Japan’s answer to Leopold & Loeb gloat over their innocent victim, the telephone still affixed to his brow.

This causes everyone to realise that the Devil’s Whistle is the key to defeating noise sensitive Jim Backus Jiger, so they attach a lot of cables from the local power station to Gamera’s innards and resuscitate him. The newly electro-galvanized Gamera fetches the Devil’s Whistle and carefully rams it through Jiger’s head, facilitating a happy ending for everyone except Jiger.

Oh, and at a certain point somewhere in the proceedings, Jiger uses a special ray on Gamera that necessitates Gamera protecting his eardrums by sticking telegraph poles in his ears. I’m not making any of this up. This is a completely accurate synopsis, and any synopsis which does not mention that Gamera stuffs telegraph poles in his ears is a less accurate synopsis than this one.

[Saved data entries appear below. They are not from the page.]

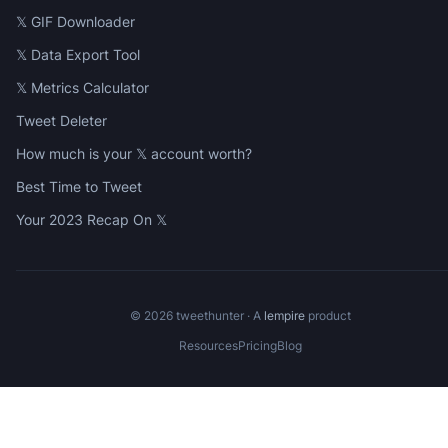
𝕏 GIF Downloader
𝕏 Data Export Tool
𝕏 Metrics Calculator
Tweet Deleter
How much is your 𝕏 account worth?
Best Time to Tweet
Your 2023 Recap On 𝕏
©
2026
tweethunter · A
lempire
product
Resources
Pricing
Blog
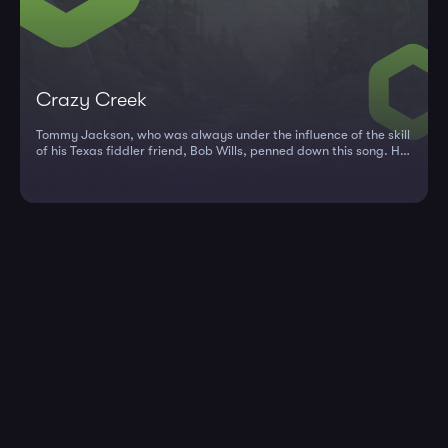
Crazy Creek
Tommy Jackson, who was always under the influence of the skill
of his Texas fiddler friend, Bob Wills, penned down this song. He
wen...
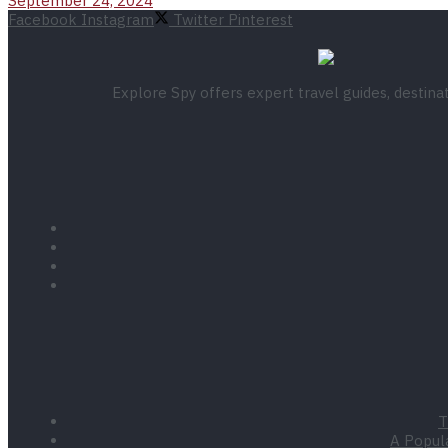
September 24, 2024
Facebook
Instagram
Twitter
Pinterest
Explore Spy offers expert travel guides, destin
T
A Popula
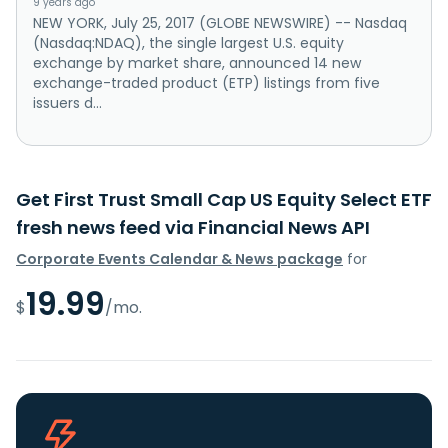
9 years ago
NEW YORK, July 25, 2017 (GLOBE NEWSWIRE) -- Nasdaq
(Nasdaq:NDAQ), the single largest U.S. equity
exchange by market share, announced 14 new
exchange-traded product (ETP) listings from five
issuers d...
Get First Trust Small Cap US Equity Select ETF
fresh news feed via Financial News API
Corporate Events Calendar & News package
for
19.99
$
/mo.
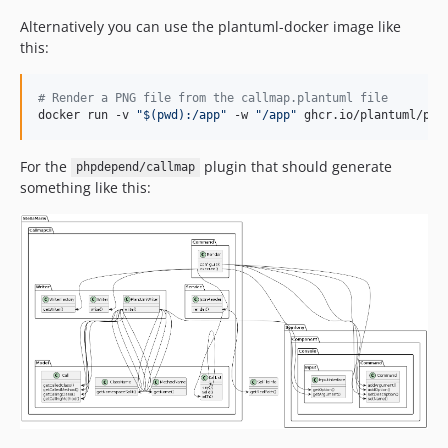
Alternatively you can use the plantuml-docker image like
this:
#
 Render a PNG file from the callmap.plantuml file
docker run -v 
"
$(
pwd
)
:/app
"
 -w 
"
/app
"
 ghcr.io/plantuml/pla
For the
plugin that should generate
phpdepend/callmap
something like this:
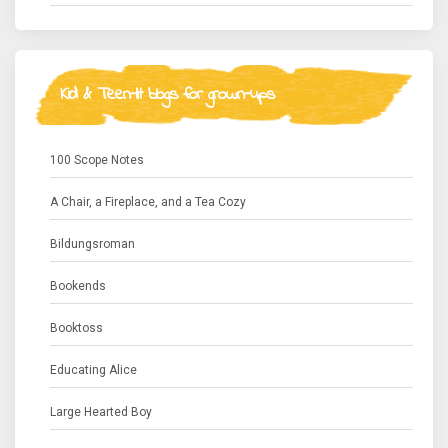
Kid & Teen-lit blogs for grown-ups
100 Scope Notes
A Chair, a Fireplace, and a Tea Cozy
Bildungsroman
Bookends
Booktoss
Educating Alice
Large Hearted Boy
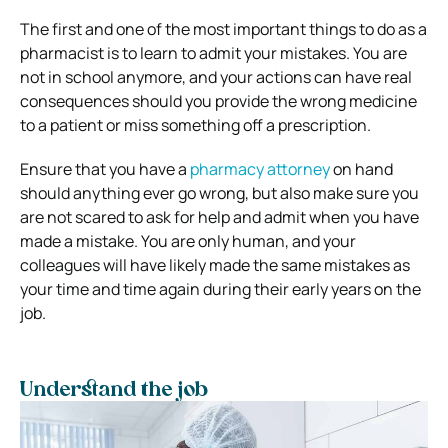
The first and one of the most important things to do as a
pharmacist is to learn to admit your mistakes. You are
not in school anymore, and your actions can have real
consequences should you provide the wrong medicine
to a patient or miss something off a prescription.
Ensure that you have a
pharmacy attorney
on hand
should anything ever go wrong, but also make sure you
are not scared to ask for help and admit when you have
made a mistake. You are only human, and your
colleagues will have likely made the same mistakes as
your time and time again during their early years on the
job.
Understand the job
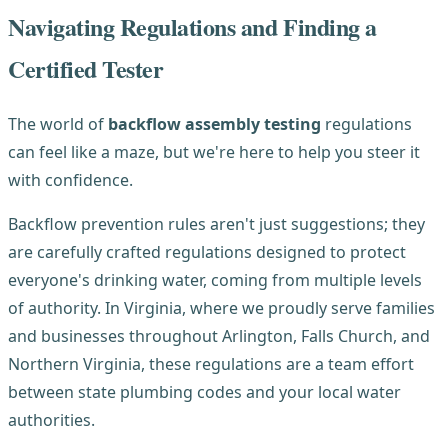
Navigating Regulations and Finding a
Certified Tester
The world of
backflow assembly testing
regulations
can feel like a maze, but we're here to help you steer it
with confidence.
Backflow prevention rules aren't just suggestions; they
are carefully crafted regulations designed to protect
everyone's drinking water, coming from multiple levels
of authority. In Virginia, where we proudly serve families
and businesses throughout Arlington, Falls Church, and
Northern Virginia, these regulations are a team effort
between state plumbing codes and your local water
authorities.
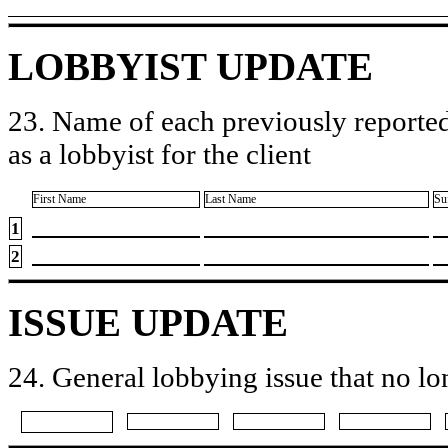
LOBBYIST UPDATE
23. Name of each previously reported
as a lobbyist for the client
First Name
Last Name
Su
1
2
ISSUE UPDATE
24. General lobbying issue that no lo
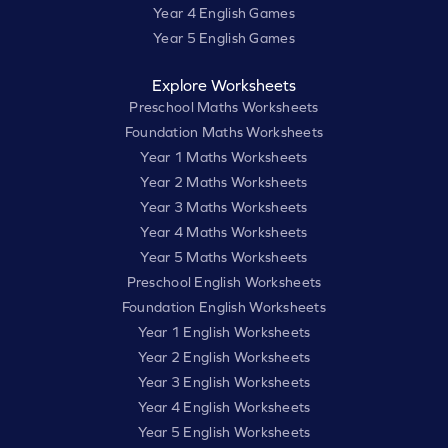
Year 4 English Games
Year 5 English Games
Explore Worksheets
Preschool Maths Worksheets
Foundation Maths Worksheets
Year 1 Maths Worksheets
Year 2 Maths Worksheets
Year 3 Maths Worksheets
Year 4 Maths Worksheets
Year 5 Maths Worksheets
Preschool English Worksheets
Foundation English Worksheets
Year 1 English Worksheets
Year 2 English Worksheets
Year 3 English Worksheets
Year 4 English Worksheets
Year 5 English Worksheets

And then the theme song plays us out ~

Gamera! Gamera!

You’re wonderful Gamera,.You’re wonderful Gamera.

Sunday, Monday, Tuesday, Wednesday.

A big monster is in the way.

A deep-freeze monster come what may.

It leaped, it jumped, go-go-go.

You’ve jet propulsion, we know.

You’re wonderful, Gamera.

Another earlier Gamera opponent, possibly called Sharkturus. Soon to be called fried fish.